The phenomenon of cryptocurrency can be defined as a virtual currency which utilizes a technological system of ledger known as blockchain to store information about crypto transactions. This technology ensures both transparency and ease the process of tracking. Digital currencies are also decentralized, which makes them free from any third party regulatory intervention. There are several pros associated with the digital currencies, common ones among them being that a relatively lower transaction fee is charged for these crypto transactions, there is no regulatory authority involved and the transactions ensure privacy as there is no need to reveal personal details. Download and use the Bitcoin System App to learn more about bitcoin.
However, even cryptocurrency comes with its inherent risks. The most prominent one being the constant volatility in the prices of the digital currencies. Another common problem is the possibility of the account or system being hacked containing cryptocurrency, which can lead to a partial or complete loss of the digital asset. Mt. Gox serves as the most prominent example of a crypto hack, where almost 0.85 million bitcoins were lost as a result of a hack.
Considering this, are there any ways this risk associated with digital currency investment could be minimized?

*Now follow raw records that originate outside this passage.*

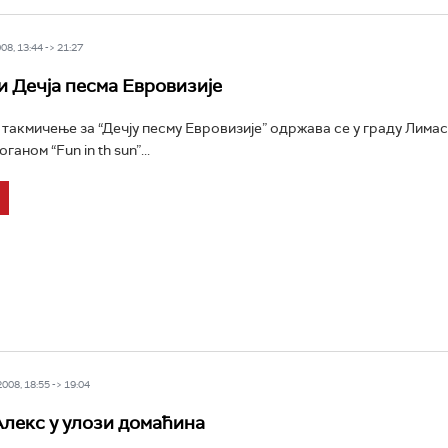
8, 13:44 -> 21:27
Дечја песма Евровизије
акмичење за “Дечју песму Евровизије” одржава се у граду Лимас
аном “Fun in th sun”...
08, 18:55 -> 19:04
Алекс у улози домаћина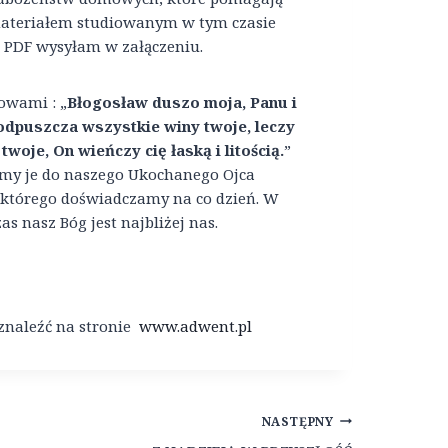
ateriałem studiowanym w tym czasie
ej PDF wysyłam w załączeniu.
owami : „
Błogosław duszo moja, Panu i
odpuszcza wszystkie winy twoje, leczy
woje, On wieńczy cię łaską i litością.
”
jmy je do naszego Ukochanego Ojca
 którego doświadczamy na co dzień. W
 nasz Bóg jest najbliżej nas.
 znaleźć na stronie
www.adwent.pl
NASTĘPNY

Of course there are. In this article we have identified some of the ways these risks can be reduced while making an investment in the crypto market. These ways are as follows:
1. It is essential to Learn the Basics of Crypto
For those who think cryptocurrency is a simple phenomenon, they are mistaken. Other than the basic concepts, it can get pretty intricate and complex, given the constantly evolving nature of the market and unpredictable fluctuation.Therefore, it is absolutely vital to learn about the fundamentals of cryptocurrency before you make a decision of investing your resources into it. Fortunately, there are quite a few platforms, both digital and mainstream, to learn about cryptocurrency, such as Investopedia and Wikipedia etcetera. Video tutorials on Youtube can also prove to be very handy.
2. Do A Thorough Research
It is important to understand that there are over two thousand virtual currency versions circulating in the world. And therefore, there are 2000 different terms, concepts, systems and their intricacies to be learnt and grasped. Research, therefore, is a key requirement in this area of investment, in order to equip yourself with most of the knowledge and information one requires to make a well-informed decision from a range of available crypto options.One tip we have for you here is to not waste your time going after the currencies which are not strong enough to perform well in the near or long term future. Therefore, screening the unnecessary or weaker ones should be the first step when beginning your research.
Diversification of Assets is Really Essential
Similar to other financial assets, one of the best ways to curb or reduce risk in the crypto investment is through the diversification of your investment portfolio. This can be done by incorporating several different classes of assets such as stocks, bonds, and other modes of financial investment, in order to reduce the individual risk of investments.
3. Take Firm Security Measures
A handful of several cyber-security methods should do it when you are looking to maintain the security of your digital assets and trying to keep them safe from any sorts of cyber-attacks. We have identified some of the best ways to keep your digital assets safe, in terms of cyber-security:Two factor authentication via your phone or a secure reliable portal is a must. This two-step layer of security can prevent unwanted access into your digital accounts.
- Write your private keys on a piece of paper (hard copy) and keep it in a well secured place such as a safe or a locked drawer. Writing it on a phone or your computer system might result in its leaking if your system is hacked.
- Do not generally share your private keys with anyone you don’t trust. Also, do not also share it with no one. This is because in case a person dies, and only he knows the private key, those crypto coins are then also gone with him.